Accordingly, as the most general countermeasures against the occurrence of the axial current i.sub.2 as described before and against the damage and electrolytic corrosion of the thin slab 21, a method in which the plurality of rollers 23 are insulated from the ground line (earth potential) has been used conventionally. However, this method has a problem in that each of the conveying rollers 23 must be insulated, so that the equipment becomes complicated and expensive. As an alternative, the conveying rollers 23 may be made of a ceramic material. In this case, the ceramic roller is high in cost, and is easily scraped or cracked, so that a problem of durability is actually presented. Further, as other countermeasures, various methods have been tried, such as a method in which the conveying roller 23 formed by ceramic coating the surface of a stainless steel roller is used, or a method in which a base for supporting the shaft of the conveying roller 23 is insulated from the ground line. However, all of these methods are dissatisfactory in terms of ease of manufacture, price, and durability of equipment.

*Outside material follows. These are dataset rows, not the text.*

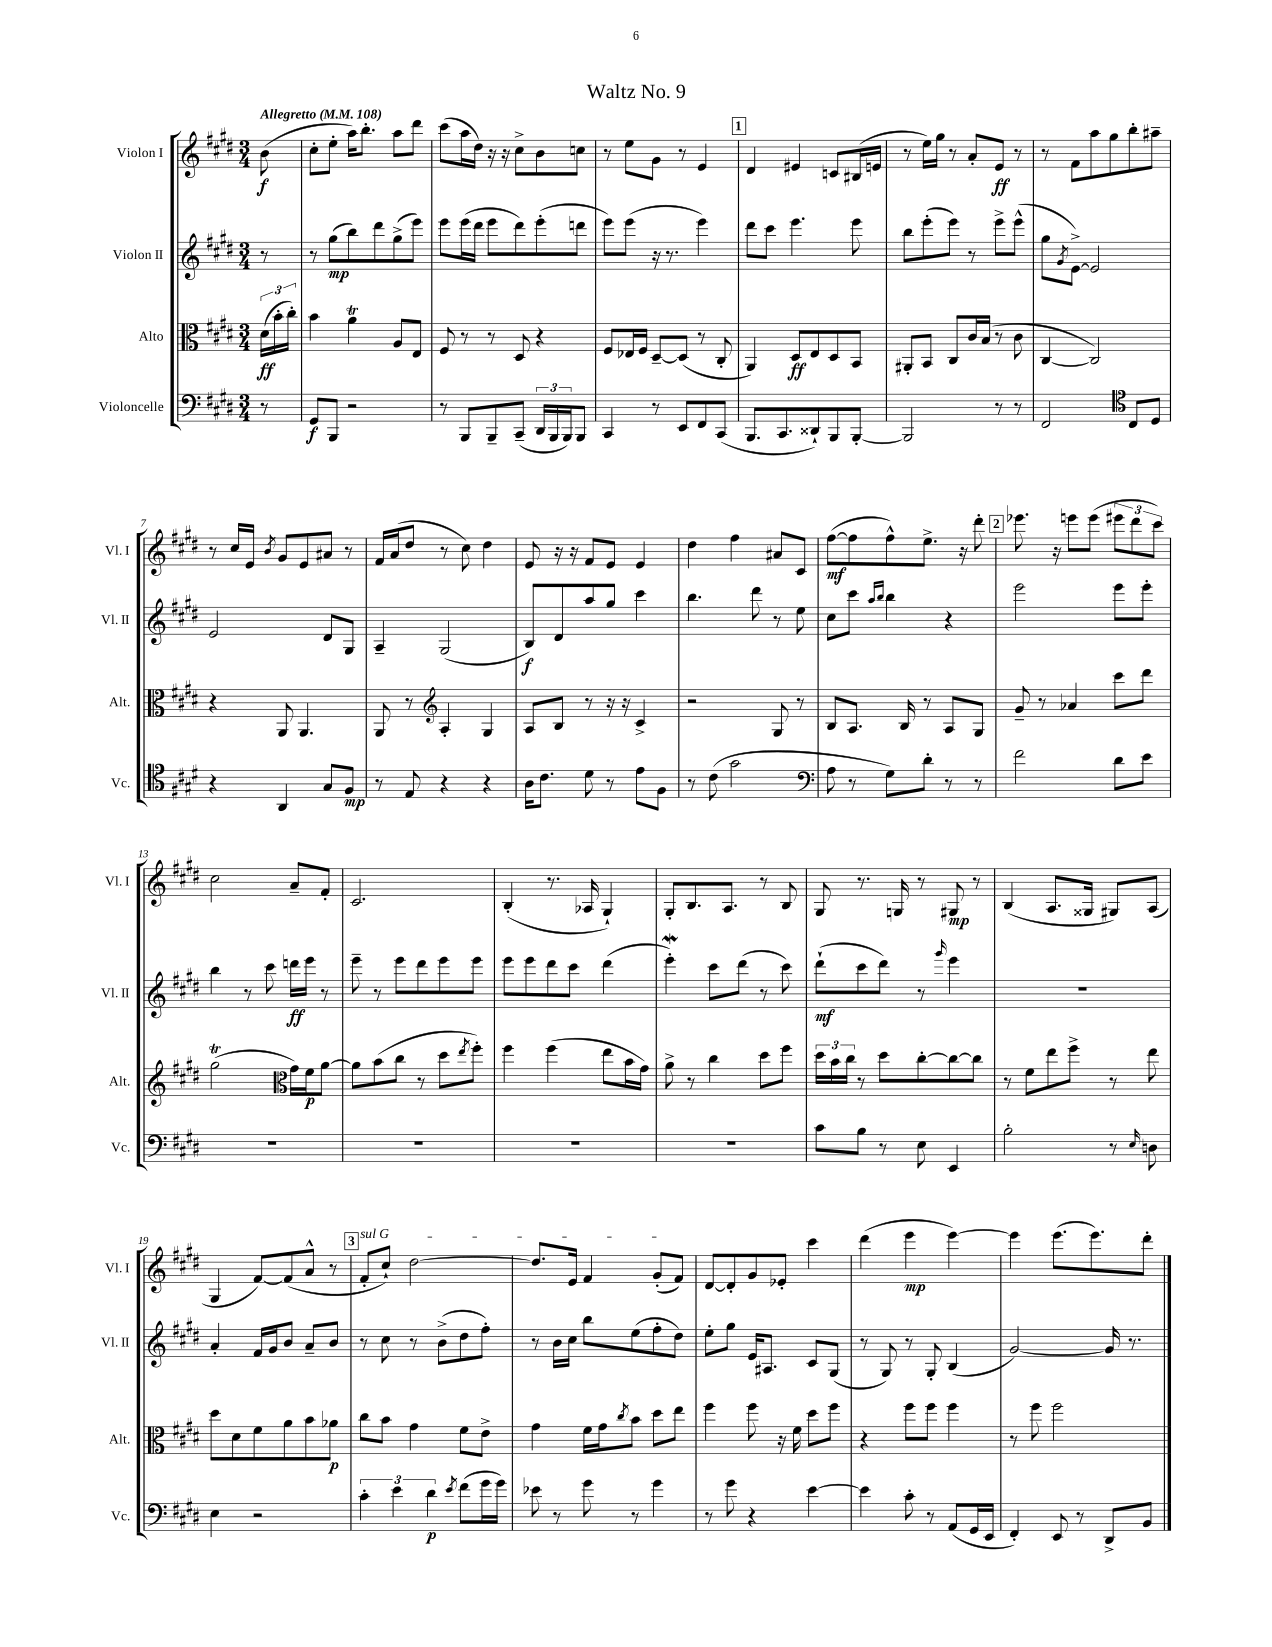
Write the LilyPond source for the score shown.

\header { title = "Waltz No. 9" }
<<
\new StaffGroup <<
\new Staff = "s0" \with { instrumentName = "Violon I" shortInstrumentName = "Vl. I" } {
    \clef treble \key e \major \numericTimeSignature \time 3/4 \partial 8 \tempo "Allegretto" 4 = 108
    b'8\f( |
    cis''8-. e''8-. a''16) b''8.-. a''8 dis'''8 |
    cis'''8( a''16 dis''16) r16 r16 cis''8-> b'8 c''8 |
    r8 e''8 gis'8 r8 e'4 |
    \mark \markup { \box "1" } dis'4 eis'4 c'8 bis16( e'16 |
    r8 e''16) gis''16 r8 a'8-. e'8\ff r8 |
    r8 fis'8 a''8 gis''8 b''8-. ais''8-- |
    r8 cis''16 e'16 \acciaccatura { b'8 } gis'8 e'8 ais'8 r8 |
    fis'16 a'16( dis''8 r8 cis''8) dis''4 |
    e'8 r16 r16 fis'8 e'8 e'4 |
    dis''4 fis''4 ais'8 cis'8 |
    fis''8~\mf( fis''8 fis''8-^) e''8.-> r16 dis'''8-. |
    \mark \markup { \box "2" } ees'''8. r16 e'''8 e'''8( \tuplet 3/2 { eis'''8 dis'''8 cis'''8) } |
    cis''2 a'8-- fis'8-. |
    cis'2. |
    b4-.( r8. aes16 gis4-!) |
    gis8-. b8. a8. r8 b8 |
    gis8 r8. g16 r8 gis8\mp r8 |
    b4( a8. gisis16 gis8) a8( |
    gis4 fis'8~) fis'8( a'8-^ r8 |
    \mark \markup { \box "3" } \once \override TextSpanner.bound-details.left.text = \markup { \italic "sul G" } fis'8-.\startTextSpan cis''8-!) dis''2~ |
    dis''8. e'16 fis'4 gis'8-.( fis'8\stopTextSpan) |
    dis'8~ dis'8-. gis'8 ees'8-. cis'''4 |
    dis'''4( e'''4\mp e'''4~) |
    e'''4 e'''8.( e'''8.) dis'''8-. \bar "|." |
}
\new Staff = "s1" \with { instrumentName = "Violon II" shortInstrumentName = "Vl. II" } {
    \clef treble \key e \major \numericTimeSignature \time 3/4 \partial 8
    r8 |
    r8 gis''8\mp( b''8) dis'''8 gis''8->( e'''8) |
    e'''8 e'''16( dis'''16 e'''8 dis'''8) e'''8-.( d'''8 |
    e'''8) e'''8( r16 r8. e'''4) |
    \mark \markup { \box "1" } dis'''8 cis'''8 e'''4. e'''8 |
    b''8 e'''8-.( e'''8) r8 e'''8-> e'''8-^( |
    gis''8 \acciaccatura { gis'8 } e'8~->) e'2 |
    e'2 dis'8 gis8 |
    a4-- gis2( |
    b8\f) dis'8 a''8 gis''8 cis'''4 |
    b''4. dis'''8 r8 e''8 |
    cis''8 cis'''8 \grace { a''16 b''16 } b''4 r4 |
    \mark \markup { \box "2" } e'''2 e'''8 e'''8-. |
    b''4 r8 cis'''8 d'''16\ff e'''16 r8 |
    e'''8-- r8 e'''8 dis'''8 e'''8 e'''8 |
    e'''8 e'''8 dis'''8 cis'''8 dis'''4( |
    e'''4-.\mordent) cis'''8 dis'''8( r8 cis'''8) |
    dis'''8-!\mf( cis'''8 dis'''8) r8 \grace { gis'''16 } e'''4 |
    R2. |
    a'4-. fis'16 gis'16 b'8 a'8-- b'8 |
    \mark \markup { \box "3" } r8 cis''8 r8 b'8->( dis''8 fis''8-.) |
    r8 b'16 cis''16 b''8 e''8( fis''8-. dis''8) |
    e''8-. gis''8 e'16 ais8. cis'8 gis8( |
    r8 gis8) r8 gis8-. b4( |
    gis'2~) gis'16 r8. \bar "|." |
}
\new Staff = "s2" \with { instrumentName = "Alto" shortInstrumentName = "Alt." } {
    \clef alto \key e \major \numericTimeSignature \time 3/4 \partial 8
    \tuplet 3/2 { dis'16\ff( b'16-. cis''16-.) } |
    b'4 a'4\trill a8 e8 |
    fis8 r8 r8 dis8 r4 |
    fis8 ees16 fis16 dis8~-- dis8( r8 cis8-. |
    \mark \markup { \box "1" } a,4) dis8\ff e8 dis8 b,8 |
    ais,8-. b,8 cis8 cis'16 b16( r8 cis'8 |
    cis4~ cis2) |
    r4 a,8 a,4. |
    a,8 r8 \clef treble a4-. gis4 |
    a8 b8 r8 r16 r16 cis'4-> |
    r2 gis8 r8 |
    b8 a8. b16 r8 a8 gis8 |
    \mark \markup { \box "2" } gis'8-- r8 aes'4 cis'''8 dis'''8 |
    gis''2\trill( \clef alto gis'16) fis'16\p a'8~ |
    a'8 b'8( cis''8 r8 dis''8 \acciaccatura { e''8 } fis''8-.) |
    fis''4 fis''4( e''8 b'16 gis'16) |
    a'8-> r8 cis''4 dis''8 fis''8 |
    \tuplet 3/2 { dis''16 b'16 cis''16 } r8 dis''8 cis''8~-. cis''8~ cis''8 |
    r8 fis'8 e''8 fis''8-> r8 e''8 |
    dis''8 dis'8 fis'8 a'8 b'8 aes'8\p |
    \mark \markup { \box "3" } cis''8 b'8 gis'4 fis'8 e'8-> |
    gis'4 fis'16 gis'16 \acciaccatura { cis''8 } b'8 dis''8 e''8 |
    fis''4 fis''8 r16 fis'16 dis''8 fis''8 |
    r4 fis''8 fis''8 fis''4 |
    r8 fis''8 fis''2 \bar "|." |
}
\new Staff = "s3" \with { instrumentName = "Violoncelle" shortInstrumentName = "Vc." } {
    \clef bass \key e \major \numericTimeSignature \time 3/4 \partial 8
    r8 |
    gis,8\f b,,8 r2 |
    r8 b,,8 b,,8-- cis,8--( \tuplet 3/2 { dis,16 b,,16 b,,16) } b,,8 |
    cis,4 r8 e,8 fis,8 cis,8( |
    \mark \markup { \box "1" } b,,8. cis,8. disis,8-!) b,,8 b,,8~-. |
    b,,2 r8 r8 |
    fis,2 \clef tenor cis8 dis8 |
    r4 a,4 gis8 fis8\mp |
    r8 e8 r4 r4 |
    a16 cis'8. dis'8 r8 e'8 fis8 |
    r8 cis'8( gis'2 |
    \clef bass a8 r8 gis8) dis'8-. r8 r8 |
    \mark \markup { \box "2" } fis'2 dis'8 e'8 |
    R2. |
    R2. |
    R2. |
    R2. |
    cis'8 b8 r8 e8 e,4 |
    b2-. r8 \grace { e16 } d8 |
    e4 r2 |
    \mark \markup { \box "3" } \tuplet 3/2 { cis'4-. e'4 dis'4\p } \acciaccatura { e'8 } fis'8( gis'16 gis'16) |
    ees'8 r8 gis'8 r8 gis'4 |
    r8 gis'8 r4 e'4~ |
    e'4 cis'8-. r8 a,8( gis,16 e,16 |
    fis,4-.) e,8 r8 dis,8-> b,8 \bar "|." |
}
>>
>>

Also, as the conventional alternative countermeasures against the occurrence of the axial current i.sub.2, a method is sometimes used, in which as shown in FIG. 9, an iron core 30 formed by laminating silicon steel plates is disposed around induction heating coils 22 so that the whole or part of magnetic path generated on the outside of the coils 22 is covered by the iron core 30. In this case, the direction of the plane of the silicon steel plate is made in parallel with the magnetic flux in the direction of the coil axis S.sub.1, by which the magnetic flux at right angles to the direction of the coil axis S.sub.1 is shut off by the iron core 30. However, this method is dissatisfactory because the construction for cooling and supporting the iron core 30 is very complex, so that there is difficulty in manufacturing and the price is very high, especially in the equipment of high electric power.
The present invention has been made in view of the above-described actual situation of the prior art, and accordingly an object thereof is to provide an induction heating coil, in which the occurrence of a circulating current (a circulating current causing a spark produced on a contact face between the heated body and the conveying roller) harmful to induction heating, which flows circularly in a heated body such as a thin slab and conveying rollers can be prevented by contriving the way of winding of the induction heating coil, and therefore the damage to the heated body caused by the circulating current flowing in the heated body along the coil axis direction and the electrolytic corrosion of the conveying roller can be prevented, and an induction heating apparatus using this coil.